I would like to filter hundreds of thousands of small images (say 35x35), using 5x5 kernels (that do not factor). I only want the “good data,” meaning the 31x31 filtered image that comes from correlating the filter at each location in the image without padding or wrapping.

I am hoping for some advice about how to do this in a computationally efficient manner in Julia.

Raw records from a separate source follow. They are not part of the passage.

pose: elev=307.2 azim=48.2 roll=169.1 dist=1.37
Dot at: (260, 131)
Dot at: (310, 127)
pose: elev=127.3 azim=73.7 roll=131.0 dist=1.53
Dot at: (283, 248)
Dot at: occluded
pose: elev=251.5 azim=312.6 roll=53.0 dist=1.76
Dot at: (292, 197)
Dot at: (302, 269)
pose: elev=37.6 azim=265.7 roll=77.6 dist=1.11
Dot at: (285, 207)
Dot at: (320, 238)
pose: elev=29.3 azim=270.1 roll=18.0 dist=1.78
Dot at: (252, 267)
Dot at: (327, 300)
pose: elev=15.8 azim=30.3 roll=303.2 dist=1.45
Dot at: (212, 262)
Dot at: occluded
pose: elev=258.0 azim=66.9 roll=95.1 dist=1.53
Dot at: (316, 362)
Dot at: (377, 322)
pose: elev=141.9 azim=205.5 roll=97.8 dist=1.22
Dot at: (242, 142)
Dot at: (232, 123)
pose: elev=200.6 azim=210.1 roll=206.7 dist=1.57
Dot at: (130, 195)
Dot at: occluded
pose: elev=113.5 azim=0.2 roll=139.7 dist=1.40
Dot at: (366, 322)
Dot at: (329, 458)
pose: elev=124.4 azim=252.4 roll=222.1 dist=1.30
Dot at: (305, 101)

I’ve been a little overwhelmed by the number of ways to skin this cat, and am wondering what the best package/methods would be.

I suggest tiling the small images to form larger images and then computing the convolution using FFT.
I would try to get it as close to a square image as possible for the best efficiency.
Since you do not care about the boundary values, no padding between the image tiles will be needed.
Experiment to find the best tiling size to balance the cost of making the tiling vs the throughput speedup of larger FFTs.

Alternatively, consider it as a 35xm matrix, apply 1D FFTs on the 35 side, then transpose, apply 1D FFTs, apply the precomputed kernels in the Fourier domain, and do the inverse FFTs as on the first step.

Stencils.jl may be suitable, you can do the same trick of tiling the images, then move them to your GPU. Direct might beat the FFT if its GPU vs CPU and your kernel is only 5x5.

GPU and even parallel CPU will be slow for images that small in Stencils.jl - it needs a little more workload than that.